● **Study text**

"""

Wild Foods

Product Development

Wild foods and foraging for them as a food source may initially be thought to be associated with land. However, Ireland has had a rich tradition of collecting and using edible seaweed in meal preparation along its coastal towns and hinterlands since Mesolithic times.

Edible seaweed is more commonly known as “sea vegetables.” As a foraged food, it provided sustenance and nutrition for coastal communities. These communities were often on the margins of society, as recorded in prose from the twelfth century when monks regularly foraged for Dillisk on the shorelines and apportioned this to impoverished local communities. Monks may not have had the scientific and nutritional knowledge of edible seaweed's rich minerals and nutrient content and its positive health benefits, as we now know. During the “Great Famine” in Ireland 1845-1849, access to the shoreline and collecting edible seaweed was seen as an act of great desperation, and this stigma has stuck through some generations. Understanding the importance of wild food in our forebears' diet and the array of food they had access to can deepen our connection to our heritage and the land we inhabit.

"""

● **Exercise aim**
What comes next in the text above on Ireland's wild foods and edible seaweed? Write its continuation, starting right after the final sentence.

● **Records shown**
"""

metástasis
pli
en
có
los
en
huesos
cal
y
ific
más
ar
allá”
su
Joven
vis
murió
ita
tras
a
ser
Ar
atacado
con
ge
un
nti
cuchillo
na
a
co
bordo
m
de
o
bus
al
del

"""

● **Your response**
The health benefits of edible seaweeds are not just a part of folklore but have been substantiated by academic and research writings. For instance, bladderwrack and its use in the treatment of skin ailments. The nutritional value of edible seaweed is also noteworthy, with its superior vitamin, trace element, and protein content. These findings provide compelling reasons to champion wild foods and their beneficial attributes. They also serve as a reminder of the wealth of natural resources Ireland offers.